> _TASK ITEM_
In the material, from the line containing "Medium (11k-18k)" through the end, write out every line again with "average" replaced by "mean" and nothing else changed. Leave the pictures out.

> _RECORDS SUPPLIED_
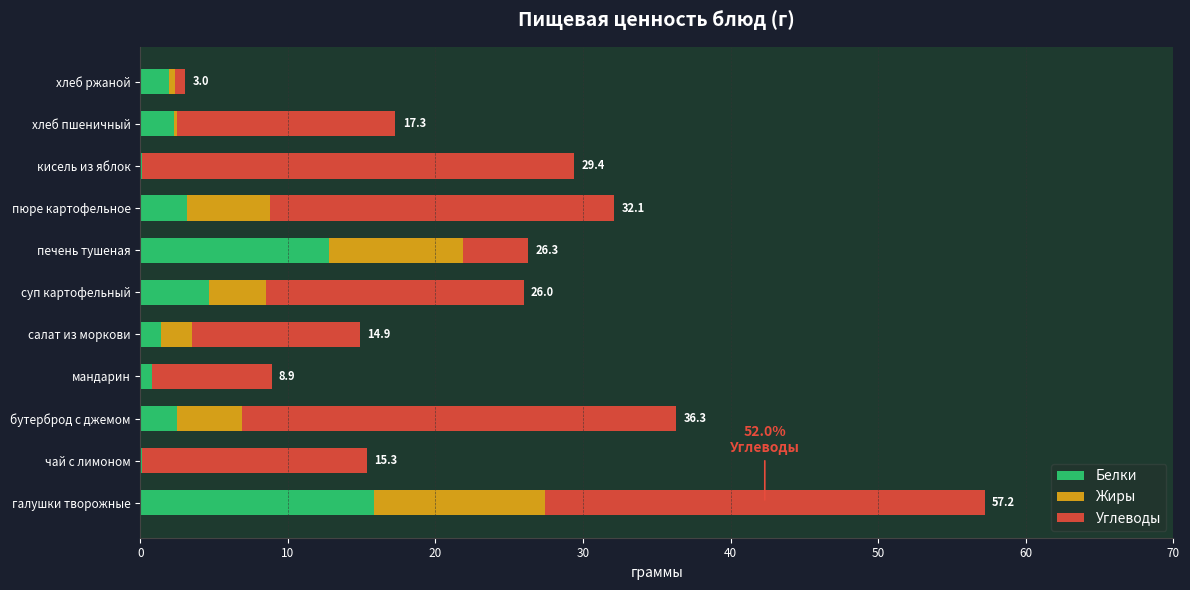

What is the total value across all series at пюре картофельное?

32.1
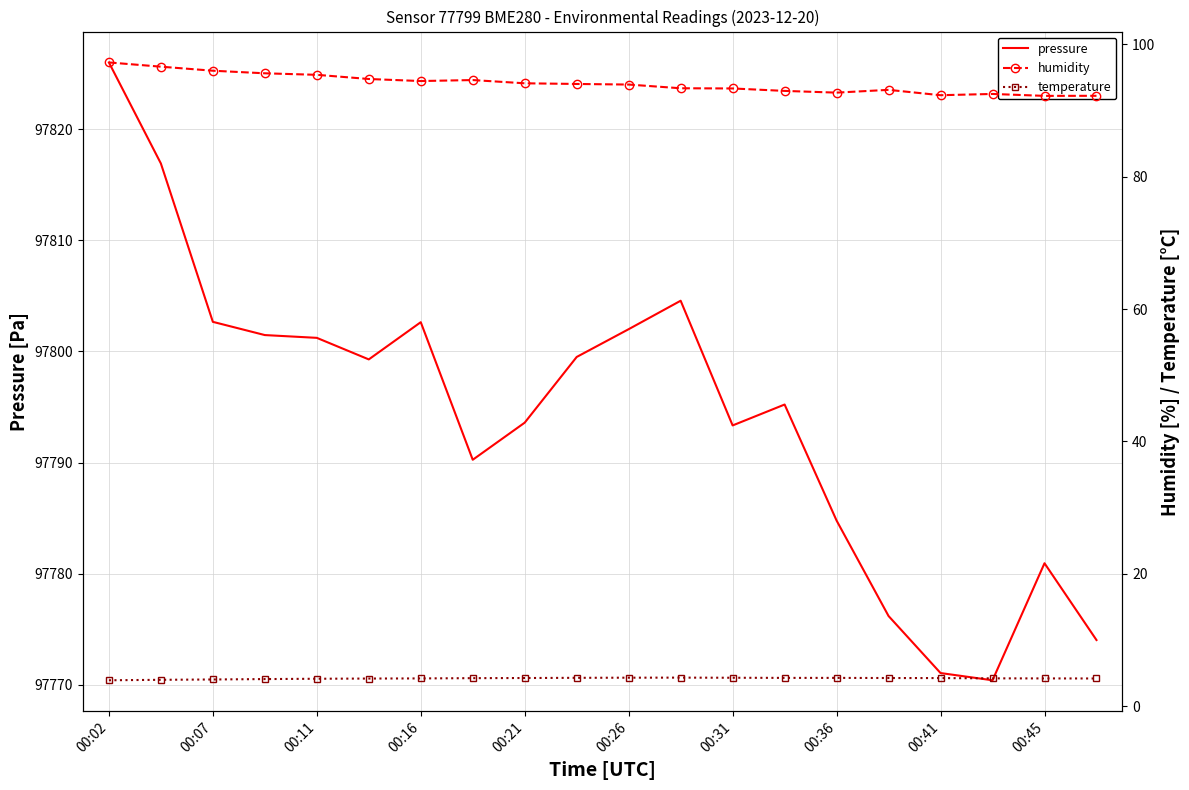

How many lines are shown in the chart?

3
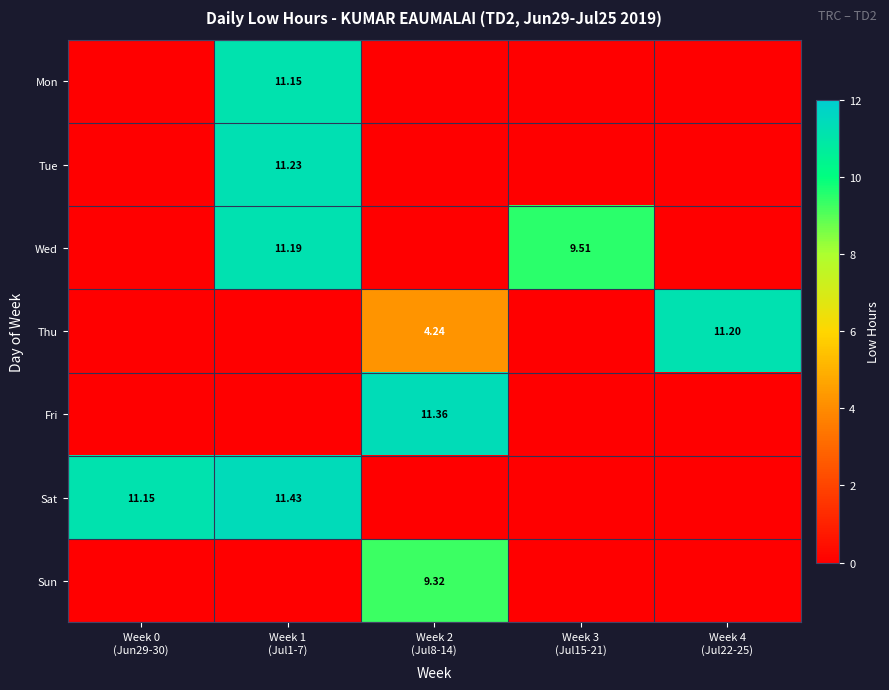

Is it true that Wed equals 2.0 at Week 3 (Jul15-21)?

False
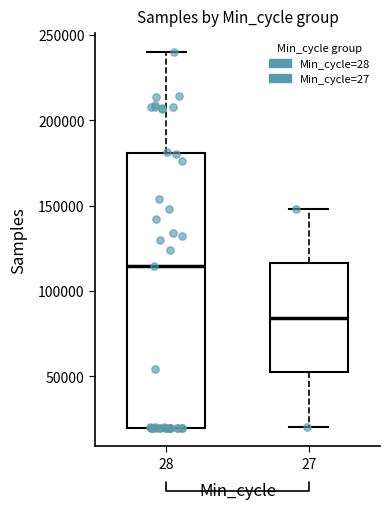

Comparing the boxes themselves (not the whiskers), which one is the tallest?

28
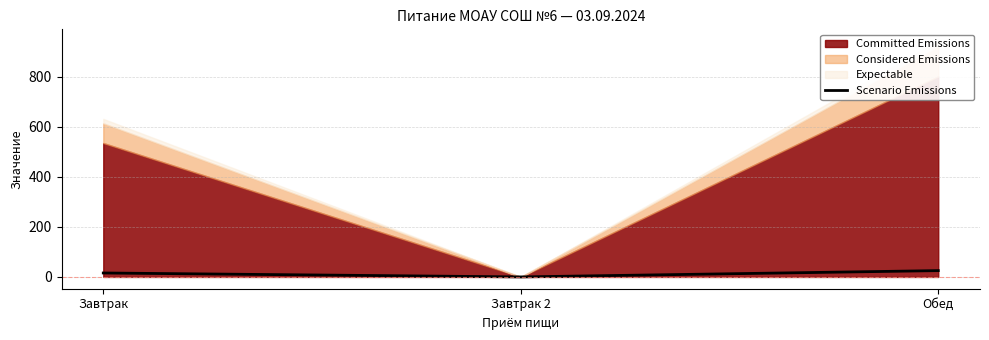

List the labels in order of value, largest first.

Обед, Завтрак, Завтрак 2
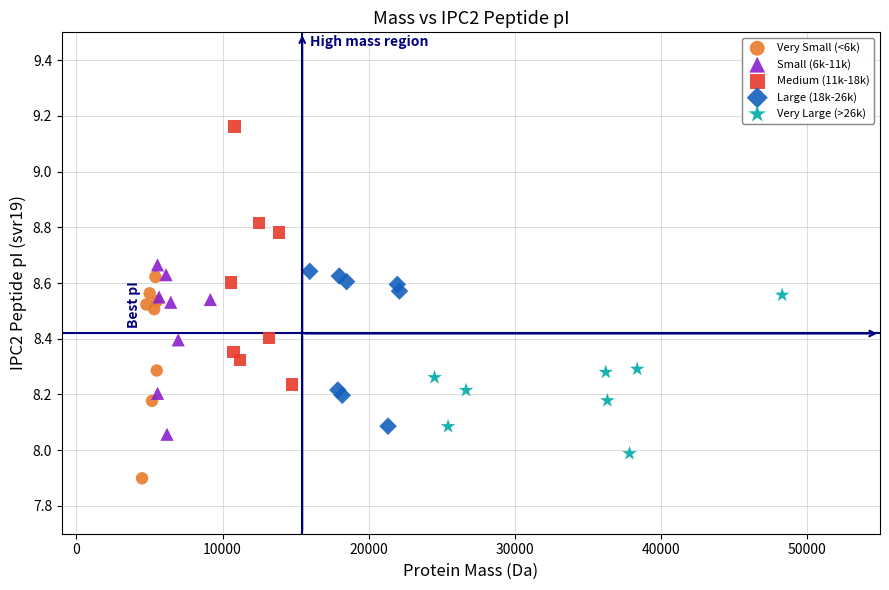

Which series has the largest Y range (max minus min)?

Medium (11k-18k)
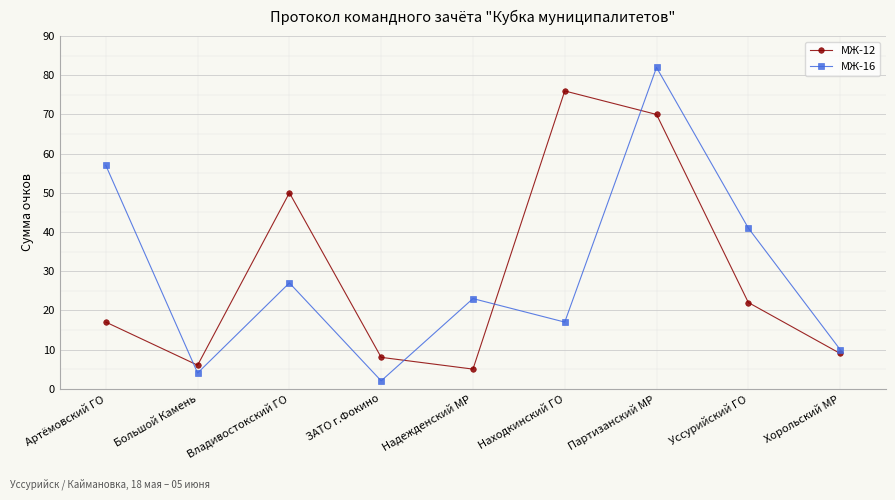

What is the difference between the second highest and minimum values in the МЖ-16 series?

55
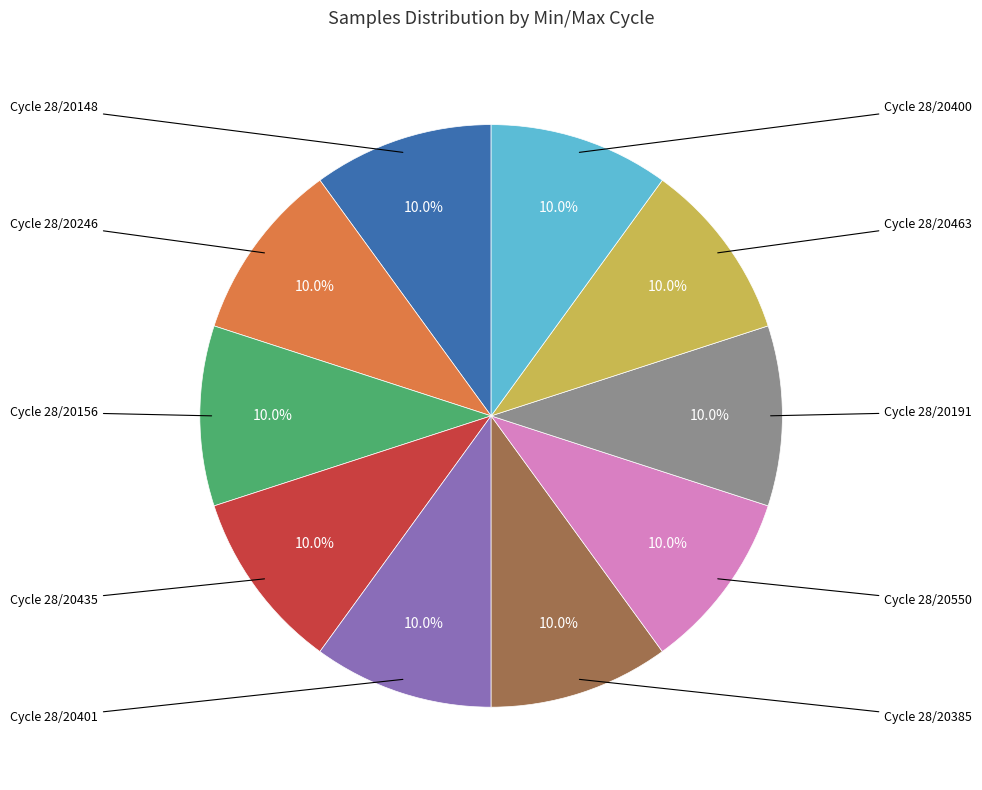

To the nearest percent, what is the average slice percentage?

10%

> _ANSWER TO THIS TASK_
Medium (11k-18k)

What is the difference between the second highest and minimum values in the МЖ-16 series?

55

To the nearest percent, what is the mean slice percentage?

10%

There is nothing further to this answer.